The second is on the policy front. Clearly, the policy mix is favourable — both fiscal as well as monetary. The RBI governor has clearly said that monetary policy would continue to remain accommodative with such high levels of public debt to GDP. The onus is on central banks the world over to ensure that the debt markets remain fairly stable and there is not a significant amount of volatility.
Going into Q4, we have a base which is favourable. We have seen that earnings for FY21 and FY22 have been upgraded and while we look at valuations on an absolute basis, Nifty has been trading above long-term average multiples. India relative to emerging markets is trading significantly above mean. So on a relative basis, our valuations are still fairly okay. Also, it is going to be far more stock specific, far more bottom up in nature because the market movement and breadth is likely to be more broad based than earlier where a few largecap stocks contributed to the movement over the last three-year period.
Where do you think we will feel the heat when it comes to the earnings season on account of the commodity price uptick?
So far in terms of the commodity prices, by and large, most of the companies we have been interacting with have been indicating that a lot of the price hikes have been taken and some of this commodity cost impact has been passed on. We will actually have to wait and see how the margin trajectory moves.

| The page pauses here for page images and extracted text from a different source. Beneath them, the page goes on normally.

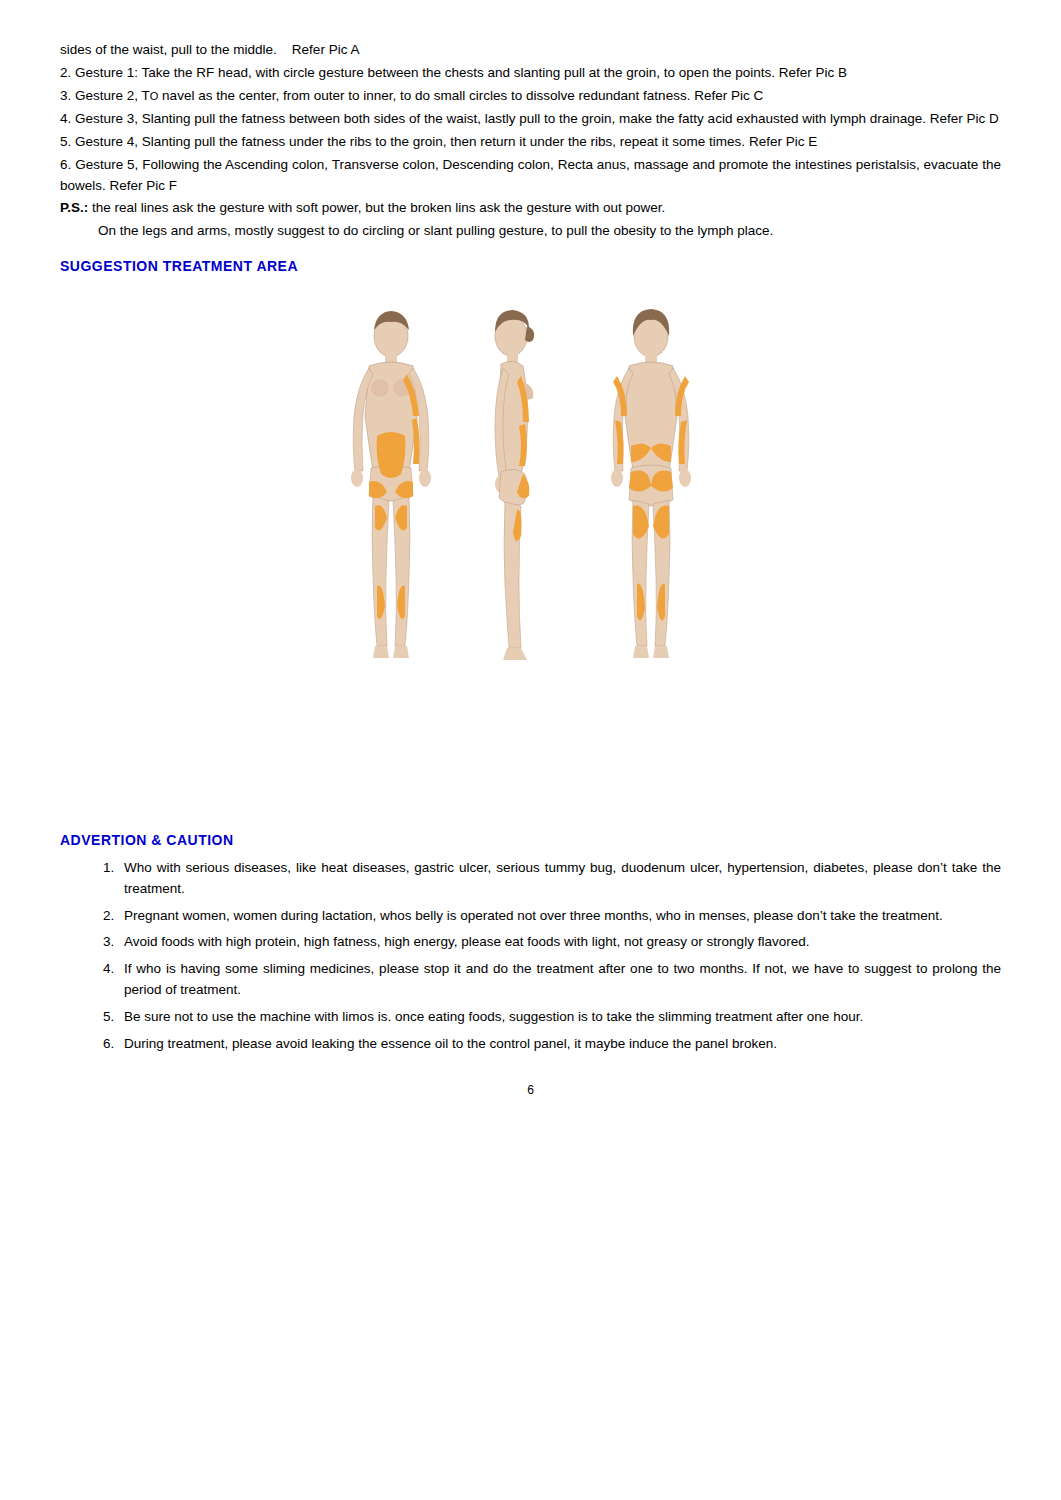sides of the waist, pull to the middle. Refer Pic A
2. Gesture 1: Take the RF head, with circle gesture between the chests and slanting pull at the groin, to open the points. Refer Pic B
3. Gesture 2, TO navel as the center, from outer to inner, to do small circles to dissolve redundant fatness. Refer Pic C
4. Gesture 3, Slanting pull the fatness between both sides of the waist, lastly pull to the groin, make the fatty acid exhausted with lymph drainage. Refer Pic D
5. Gesture 4, Slanting pull the fatness under the ribs to the groin, then return it under the ribs, repeat it some times. Refer Pic E
6. Gesture 5, Following the Ascending colon, Transverse colon, Descending colon, Recta anus, massage and promote the intestines peristalsis, evacuate the bowels. Refer Pic F
P.S.: the real lines ask the gesture with soft power, but the broken lins ask the gesture with out power.
On the legs and arms, mostly suggest to do circling or slant pulling gesture, to pull the obesity to the lymph place.
SUGGESTION TREATMENT AREA
ADVERTION & CAUTION
Who with serious diseases, like heat diseases, gastric ulcer, serious tummy bug, duodenum ulcer, hypertension, diabetes, please don’t take the treatment.
Pregnant women, women during lactation, whos belly is operated not over three months, who in menses, please don’t take the treatment.
Avoid foods with high protein, high fatness, high energy, please eat foods with light, not greasy or strongly flavored.
If who is having some sliming medicines, please stop it and do the treatment after one to two months. If not, we have to suggest to prolong the period of treatment.
Be sure not to use the machine with limos is. once eating foods, suggestion is to take the slimming treatment after one hour.
During treatment, please avoid leaking the essence oil to the control panel, it maybe induce the panel broken.
6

For instance, even in case of autos, clearly the commentary is that a lot of the impact from higher commodity cost is getting passed on in terms of higher prices. Even in segments such as IT, where we saw margin surprises over the last couple of quarters, the wage hikes have started coming through. We will have to wait and watch the commentary for margins in FY22.
In the near term, for the immediate quarter, the margin trajectory should hold up. However, clearly the commentary going into FY22 or next year is something that we will watch out for and the impact on the commodity cost as well. As of now, it does appear a lot of the commodity costs are getting passed on. That should help protect margins.
The second key driver for margins will be growth. If growth does come back in a big way as has been seen so far and the growth trajectory continues, then some of the increase in input costs should get negated as well. Remember some of the cost savings that happened because of Covid will also come back on track and that is something we need to keep in mind where margins are concerned.
What is your take on the pharma space?
The way we have been approaching the pharma space has been extremely stock specific in nature. Where the US generic market is concerned, the pressure in terms of price competition has clearly eased though growth is still muted.
The Indian domestic formulation business got impacted because of Covid growth but now we incrementally believe that as things get back to normal, you will get back to close to the double digit growth in a period of time where domestic business is concerned.
Margins have the key surprise where the pharma sector is concerned. The cost-cutting initiatives have been extremely sharp and as things start to normalise, we have to see how much of the margin benefit has flowed through and is maintained with the companies as such. However, our approach has been extremely stock specific in nature. It is not that we are looking at the sector in a very homogeneous manner. It is fairly heterogeneous where we are looking at specific stocks depending upon the positioning and their approval pipeline etc.